Material for the task:

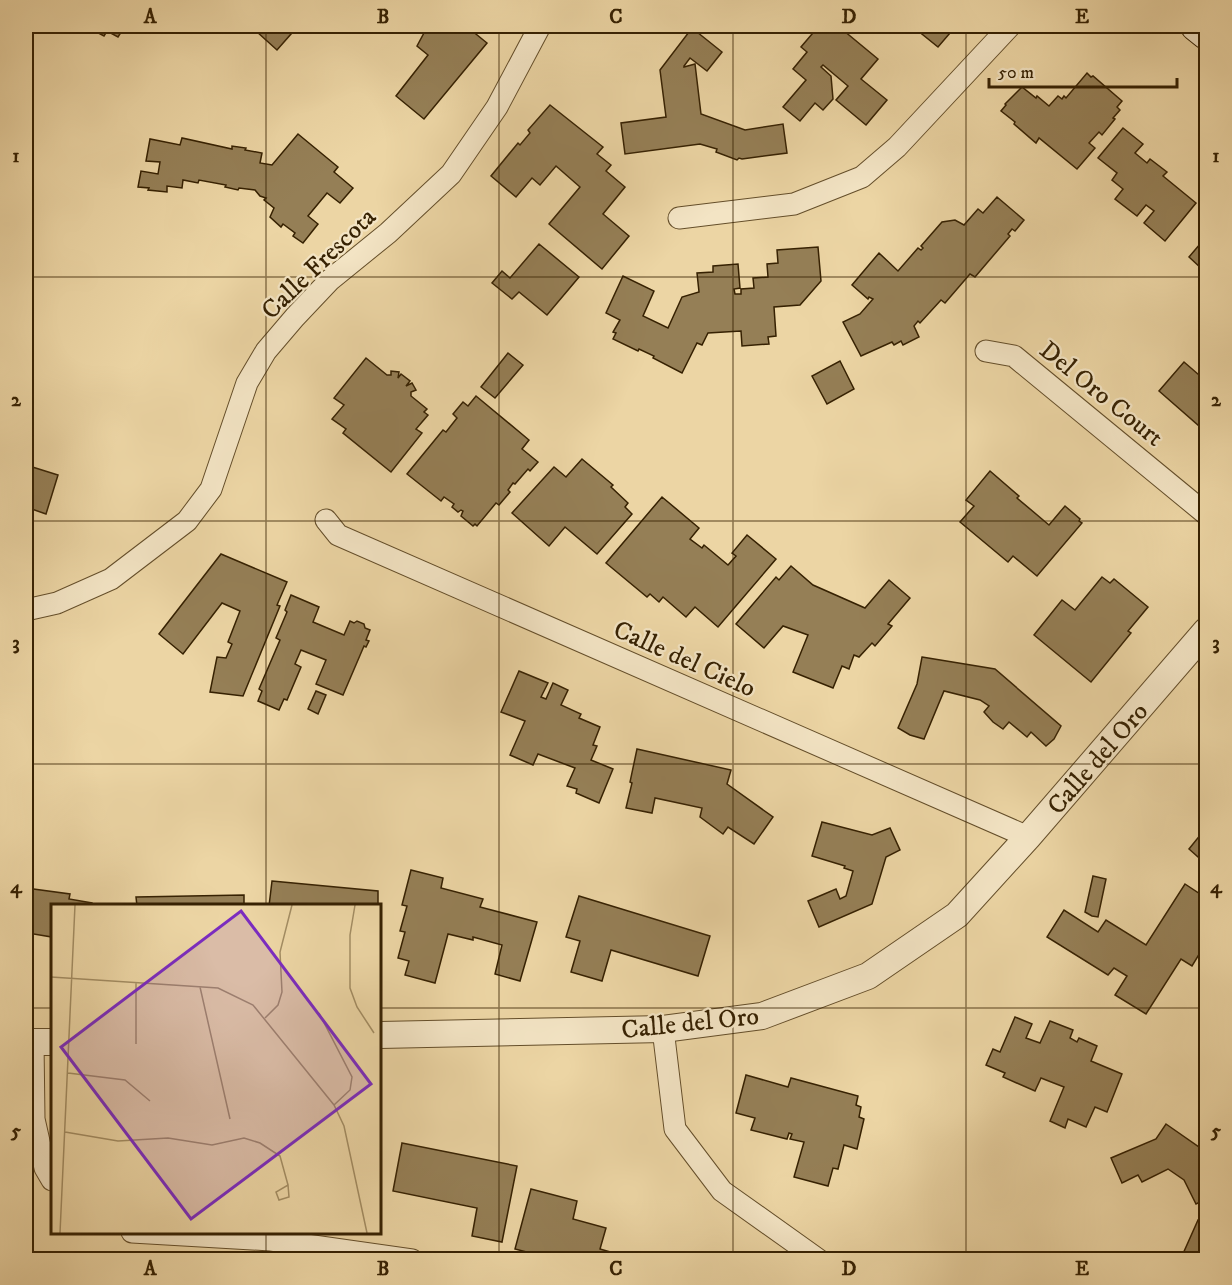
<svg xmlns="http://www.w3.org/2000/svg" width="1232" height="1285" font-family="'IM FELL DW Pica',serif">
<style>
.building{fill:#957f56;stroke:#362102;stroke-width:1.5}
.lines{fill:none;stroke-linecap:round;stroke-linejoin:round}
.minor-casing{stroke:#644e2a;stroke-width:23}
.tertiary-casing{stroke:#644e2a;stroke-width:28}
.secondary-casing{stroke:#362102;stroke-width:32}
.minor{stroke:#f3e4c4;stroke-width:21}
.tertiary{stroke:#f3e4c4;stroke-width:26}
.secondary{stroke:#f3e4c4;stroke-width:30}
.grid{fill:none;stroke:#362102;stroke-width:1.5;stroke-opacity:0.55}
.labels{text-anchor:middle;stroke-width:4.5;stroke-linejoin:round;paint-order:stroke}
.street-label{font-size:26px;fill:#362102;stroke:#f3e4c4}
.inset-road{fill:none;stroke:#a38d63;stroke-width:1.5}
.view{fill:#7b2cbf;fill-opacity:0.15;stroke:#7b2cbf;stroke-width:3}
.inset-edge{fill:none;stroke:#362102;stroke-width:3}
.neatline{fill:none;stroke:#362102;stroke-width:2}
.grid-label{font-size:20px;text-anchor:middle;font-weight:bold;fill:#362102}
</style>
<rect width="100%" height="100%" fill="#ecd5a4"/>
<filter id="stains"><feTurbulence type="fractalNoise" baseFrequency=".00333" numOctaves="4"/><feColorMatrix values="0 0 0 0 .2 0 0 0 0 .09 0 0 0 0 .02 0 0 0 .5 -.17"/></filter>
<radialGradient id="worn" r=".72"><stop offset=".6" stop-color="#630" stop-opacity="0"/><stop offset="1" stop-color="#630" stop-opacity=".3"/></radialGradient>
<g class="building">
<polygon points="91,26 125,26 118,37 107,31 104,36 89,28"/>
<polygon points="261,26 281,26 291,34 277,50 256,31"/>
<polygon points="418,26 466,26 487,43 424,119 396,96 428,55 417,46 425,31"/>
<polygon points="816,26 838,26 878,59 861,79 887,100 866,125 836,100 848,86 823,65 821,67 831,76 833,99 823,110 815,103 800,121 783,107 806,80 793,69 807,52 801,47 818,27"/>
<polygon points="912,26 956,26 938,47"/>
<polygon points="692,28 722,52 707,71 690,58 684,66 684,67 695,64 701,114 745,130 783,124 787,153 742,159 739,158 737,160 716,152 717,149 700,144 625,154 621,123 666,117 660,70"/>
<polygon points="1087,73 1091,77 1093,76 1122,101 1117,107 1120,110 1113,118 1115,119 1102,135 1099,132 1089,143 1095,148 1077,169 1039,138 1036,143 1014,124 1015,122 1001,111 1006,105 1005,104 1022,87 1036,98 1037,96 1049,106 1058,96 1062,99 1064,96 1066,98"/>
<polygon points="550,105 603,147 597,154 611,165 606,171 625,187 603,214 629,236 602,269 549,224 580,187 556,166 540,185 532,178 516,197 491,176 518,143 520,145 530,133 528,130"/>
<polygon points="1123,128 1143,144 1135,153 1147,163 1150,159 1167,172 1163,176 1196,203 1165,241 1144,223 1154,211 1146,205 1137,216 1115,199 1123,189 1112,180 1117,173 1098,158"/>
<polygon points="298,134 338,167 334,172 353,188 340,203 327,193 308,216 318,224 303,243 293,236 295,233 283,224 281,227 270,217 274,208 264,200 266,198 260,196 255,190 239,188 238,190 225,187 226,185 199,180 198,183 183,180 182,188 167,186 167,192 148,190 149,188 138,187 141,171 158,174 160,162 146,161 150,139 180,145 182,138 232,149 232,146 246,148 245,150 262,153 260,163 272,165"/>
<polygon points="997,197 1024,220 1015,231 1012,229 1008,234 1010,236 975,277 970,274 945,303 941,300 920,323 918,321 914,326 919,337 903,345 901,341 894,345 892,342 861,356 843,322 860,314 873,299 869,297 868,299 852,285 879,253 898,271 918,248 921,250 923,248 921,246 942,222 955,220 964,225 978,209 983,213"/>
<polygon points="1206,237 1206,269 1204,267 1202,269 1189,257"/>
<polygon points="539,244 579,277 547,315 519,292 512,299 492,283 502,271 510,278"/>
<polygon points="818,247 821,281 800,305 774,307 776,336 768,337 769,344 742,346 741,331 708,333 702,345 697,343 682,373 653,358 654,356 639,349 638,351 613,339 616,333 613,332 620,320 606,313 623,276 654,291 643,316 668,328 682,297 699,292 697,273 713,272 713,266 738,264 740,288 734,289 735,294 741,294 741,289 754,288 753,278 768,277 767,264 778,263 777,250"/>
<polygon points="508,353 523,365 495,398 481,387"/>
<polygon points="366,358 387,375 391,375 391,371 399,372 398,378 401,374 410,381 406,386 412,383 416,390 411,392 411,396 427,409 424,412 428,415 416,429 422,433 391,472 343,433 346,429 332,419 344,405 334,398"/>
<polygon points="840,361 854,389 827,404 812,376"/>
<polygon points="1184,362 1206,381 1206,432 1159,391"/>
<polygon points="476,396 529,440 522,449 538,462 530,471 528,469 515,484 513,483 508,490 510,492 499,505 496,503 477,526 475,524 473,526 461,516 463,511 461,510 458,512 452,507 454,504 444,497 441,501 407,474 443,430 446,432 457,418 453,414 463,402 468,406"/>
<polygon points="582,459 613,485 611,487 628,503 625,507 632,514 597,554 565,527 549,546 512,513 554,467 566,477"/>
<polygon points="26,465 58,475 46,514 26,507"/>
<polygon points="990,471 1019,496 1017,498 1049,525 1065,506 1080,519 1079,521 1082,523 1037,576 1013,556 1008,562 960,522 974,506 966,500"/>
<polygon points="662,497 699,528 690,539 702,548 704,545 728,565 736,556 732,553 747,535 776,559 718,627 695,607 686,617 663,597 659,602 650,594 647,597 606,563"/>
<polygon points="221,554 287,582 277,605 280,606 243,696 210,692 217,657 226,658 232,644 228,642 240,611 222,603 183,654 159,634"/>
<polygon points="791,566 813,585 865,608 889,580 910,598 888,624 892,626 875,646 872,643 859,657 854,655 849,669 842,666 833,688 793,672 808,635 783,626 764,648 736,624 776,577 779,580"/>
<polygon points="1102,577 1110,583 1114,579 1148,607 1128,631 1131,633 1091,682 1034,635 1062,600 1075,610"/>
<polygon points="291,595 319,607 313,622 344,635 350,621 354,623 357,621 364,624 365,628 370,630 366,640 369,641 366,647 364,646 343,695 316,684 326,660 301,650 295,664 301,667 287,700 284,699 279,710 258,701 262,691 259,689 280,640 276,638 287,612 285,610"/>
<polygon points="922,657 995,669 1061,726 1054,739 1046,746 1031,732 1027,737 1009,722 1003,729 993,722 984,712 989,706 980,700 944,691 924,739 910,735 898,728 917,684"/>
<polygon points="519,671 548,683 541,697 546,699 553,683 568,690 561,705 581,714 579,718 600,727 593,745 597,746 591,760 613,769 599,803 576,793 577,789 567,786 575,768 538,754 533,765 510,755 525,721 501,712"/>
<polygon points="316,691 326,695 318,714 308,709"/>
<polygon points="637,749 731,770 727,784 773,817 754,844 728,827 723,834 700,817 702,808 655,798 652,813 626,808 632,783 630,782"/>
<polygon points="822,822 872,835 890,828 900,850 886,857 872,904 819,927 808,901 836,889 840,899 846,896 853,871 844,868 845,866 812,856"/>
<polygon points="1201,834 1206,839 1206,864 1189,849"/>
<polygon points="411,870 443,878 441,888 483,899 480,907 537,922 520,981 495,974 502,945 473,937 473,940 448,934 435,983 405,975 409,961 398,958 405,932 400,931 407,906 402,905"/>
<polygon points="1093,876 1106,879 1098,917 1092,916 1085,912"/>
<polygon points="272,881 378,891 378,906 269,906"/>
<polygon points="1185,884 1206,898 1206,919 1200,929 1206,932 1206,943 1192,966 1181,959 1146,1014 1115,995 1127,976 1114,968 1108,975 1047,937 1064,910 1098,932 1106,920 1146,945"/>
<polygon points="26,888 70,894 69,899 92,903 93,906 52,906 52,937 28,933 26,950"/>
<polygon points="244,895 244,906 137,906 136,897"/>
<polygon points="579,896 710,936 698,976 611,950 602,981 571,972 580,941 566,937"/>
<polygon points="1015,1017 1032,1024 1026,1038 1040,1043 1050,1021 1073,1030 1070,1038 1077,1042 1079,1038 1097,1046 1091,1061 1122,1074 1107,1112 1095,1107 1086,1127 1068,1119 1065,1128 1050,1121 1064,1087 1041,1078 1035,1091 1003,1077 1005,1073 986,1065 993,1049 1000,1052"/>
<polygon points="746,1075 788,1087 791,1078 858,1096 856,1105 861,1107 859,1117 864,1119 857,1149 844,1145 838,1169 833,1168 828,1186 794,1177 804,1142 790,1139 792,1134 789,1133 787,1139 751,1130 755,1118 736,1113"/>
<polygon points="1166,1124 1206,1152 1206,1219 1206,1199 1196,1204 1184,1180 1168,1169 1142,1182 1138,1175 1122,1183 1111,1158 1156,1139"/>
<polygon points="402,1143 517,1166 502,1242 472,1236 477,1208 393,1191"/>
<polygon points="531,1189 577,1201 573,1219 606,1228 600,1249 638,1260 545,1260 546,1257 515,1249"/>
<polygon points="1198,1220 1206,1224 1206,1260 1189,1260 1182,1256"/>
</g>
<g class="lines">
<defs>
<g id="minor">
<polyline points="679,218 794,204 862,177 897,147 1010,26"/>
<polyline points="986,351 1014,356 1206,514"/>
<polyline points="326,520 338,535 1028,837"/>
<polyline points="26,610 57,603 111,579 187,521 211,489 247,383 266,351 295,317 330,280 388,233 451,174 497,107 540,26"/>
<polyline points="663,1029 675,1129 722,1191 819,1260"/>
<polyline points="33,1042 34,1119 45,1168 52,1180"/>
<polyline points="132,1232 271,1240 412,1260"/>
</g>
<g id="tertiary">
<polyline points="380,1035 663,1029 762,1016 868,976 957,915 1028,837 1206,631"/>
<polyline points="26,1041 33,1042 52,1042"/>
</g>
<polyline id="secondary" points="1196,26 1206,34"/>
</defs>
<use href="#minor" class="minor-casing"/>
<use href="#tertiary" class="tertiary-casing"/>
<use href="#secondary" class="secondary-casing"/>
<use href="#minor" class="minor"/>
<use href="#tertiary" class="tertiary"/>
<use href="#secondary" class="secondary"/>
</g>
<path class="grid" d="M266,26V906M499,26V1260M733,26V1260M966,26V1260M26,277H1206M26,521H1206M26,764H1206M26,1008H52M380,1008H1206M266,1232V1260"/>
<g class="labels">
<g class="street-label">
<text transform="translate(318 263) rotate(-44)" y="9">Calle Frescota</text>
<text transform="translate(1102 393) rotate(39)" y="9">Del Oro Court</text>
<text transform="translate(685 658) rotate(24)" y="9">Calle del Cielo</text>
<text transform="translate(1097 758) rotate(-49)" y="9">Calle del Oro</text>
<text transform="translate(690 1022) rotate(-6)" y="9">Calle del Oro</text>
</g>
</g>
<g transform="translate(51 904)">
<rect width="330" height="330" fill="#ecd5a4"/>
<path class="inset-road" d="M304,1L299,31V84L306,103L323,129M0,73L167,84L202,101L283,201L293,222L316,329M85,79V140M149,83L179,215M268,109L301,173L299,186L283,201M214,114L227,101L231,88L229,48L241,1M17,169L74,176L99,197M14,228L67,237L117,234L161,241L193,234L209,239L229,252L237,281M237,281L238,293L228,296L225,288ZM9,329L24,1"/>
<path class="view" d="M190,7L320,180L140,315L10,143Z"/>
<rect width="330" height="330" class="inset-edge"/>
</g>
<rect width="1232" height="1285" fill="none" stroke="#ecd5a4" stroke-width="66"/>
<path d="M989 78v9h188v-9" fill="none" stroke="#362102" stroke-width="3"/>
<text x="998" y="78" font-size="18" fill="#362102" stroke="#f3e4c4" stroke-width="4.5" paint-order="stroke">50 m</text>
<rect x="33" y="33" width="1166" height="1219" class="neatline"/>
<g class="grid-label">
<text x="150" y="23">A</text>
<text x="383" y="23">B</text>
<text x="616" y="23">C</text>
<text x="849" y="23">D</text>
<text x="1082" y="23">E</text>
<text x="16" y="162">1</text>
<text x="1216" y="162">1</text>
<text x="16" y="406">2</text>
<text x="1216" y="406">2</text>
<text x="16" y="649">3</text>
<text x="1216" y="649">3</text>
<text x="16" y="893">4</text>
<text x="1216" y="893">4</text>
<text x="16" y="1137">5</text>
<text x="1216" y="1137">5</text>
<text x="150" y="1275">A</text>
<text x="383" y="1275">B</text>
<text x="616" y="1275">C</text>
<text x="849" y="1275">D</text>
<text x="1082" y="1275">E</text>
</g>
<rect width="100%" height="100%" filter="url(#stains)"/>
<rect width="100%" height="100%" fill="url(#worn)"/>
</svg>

Exercise prompt:
Tally the lines in the records above that contain the word "casing", and give only that number.

Final answer:
6